When To Use During user and environment observations, preferably in a research phase.
Time Required Can be used for quick observations (15 minutes) or long studies (1 hour+).
Number of Participants 1 facilitator + 1-6 particpants
Who Should Participate? Designers, product owners, developers.
Supplies POEMS worksheet and a pen/pencil.

1. Identify Your Subjects & Location

We do user observation to understand the people who will be using the software we’re about to create. We want to study them in their current state—who they are, what their environment is like, how they do their job, how they feel about their current process and why, etc.

Whenever possible, do this out in the real world Go to where the end users are trying to accomplish whatever it is that you want to help them do better. Spend at least an hour with each person, and try to observe several.

2. Prep & Understand Your Worksheet

Begin by creating your template (or download this POEMS Template we made.) There should be five columns, one for each word represented in the acronym. Here is a breakdown of the information you’ll track for each section:

  • People – The demographics, roles, behavioral traits, and quantity of people in the environment
  • Objects – The items the people are interacting with, including furniture, devices, machines, appliances, tools, etc.
  • Environments – Observations about the architecture, lighting, furniture, temperature, atmosphere, etc.
  • Messages – The tone of the language or commonly used phrases in tag lines, social/professional interactions, and/or environmental messages
  • Services – All services, apps, tools, and frameworks used

Make sure you leave a place to mark your name, the date, time, and location. It’s also good to leave a space open for miscellaneous notes.
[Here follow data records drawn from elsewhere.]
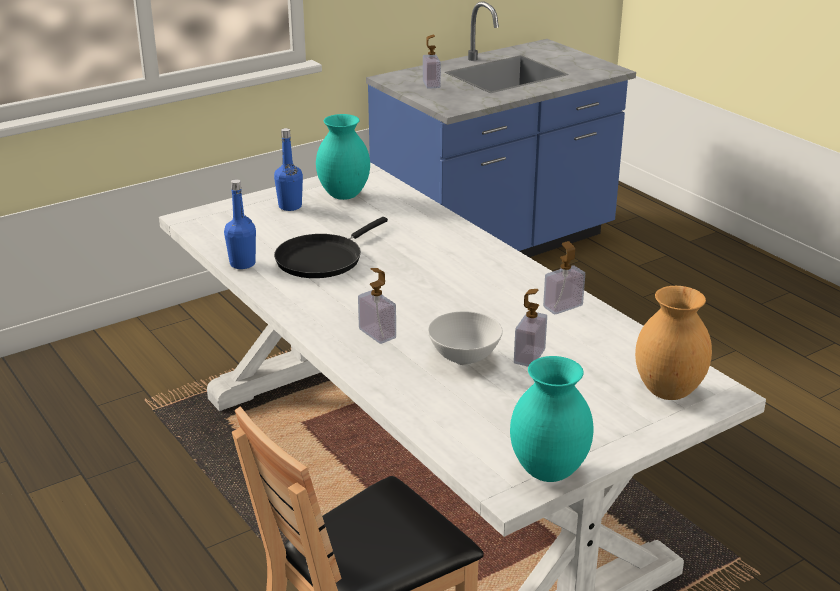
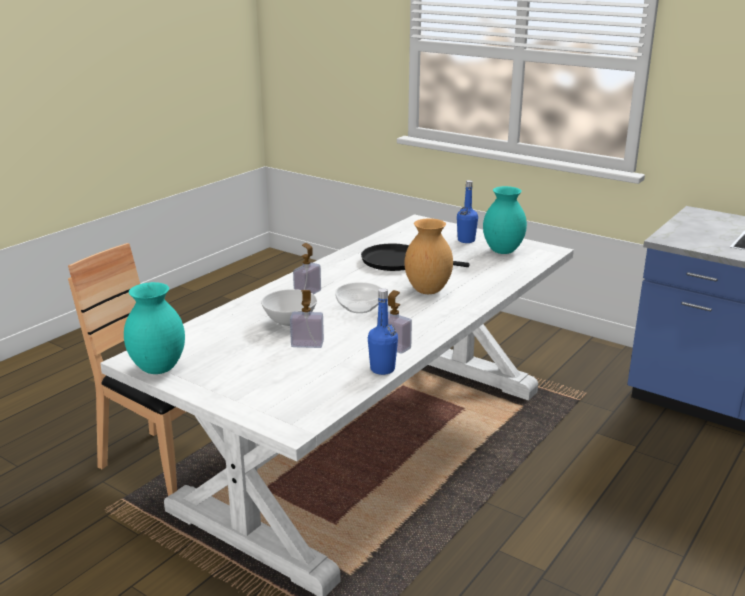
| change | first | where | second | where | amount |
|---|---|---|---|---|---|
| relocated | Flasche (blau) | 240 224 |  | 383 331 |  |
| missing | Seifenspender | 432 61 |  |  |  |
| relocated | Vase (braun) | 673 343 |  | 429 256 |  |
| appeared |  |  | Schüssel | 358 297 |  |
Here’s what ours looks like:

3. Observe

Begin the exercise by breaking off on your own or with your small team. Sit quietly and observe your surroundings. Mark quick notes in each of the categories based on your findings.

4. Review

Either review your notes privately or with a group by going through each category one-by-one and sharing. Track each observation on a sticky note and group like observations together.

That ends today’s lesson. Check back soon for new lessons, and leave me a comment below if you’ve given POEMS a try.

Class dismissed!

Atomic’s Design Thinking Toolkit

  • Cedrela Loera says:

    Hi Kimberly!
    Is there any author writing about the POEMS design method? I have searched all around internet, do you think it is just a practical non-theoretical method? Thanks a lot for your help :)

    • Kimberly Crawford Kimberly Wolting says:

      Hi Cedrela,

      Thanks for the great question. I was first introduced to POEMS by the book “101 Design Methods: A Structured Approach for Driving Innovation in Your Organization” by Vijay Kumar. The activity can be found on page 105.

      I highly recommend the book especially if you’re interested in learning new research methods. It will give you many, many activities to add to your designer toolbox.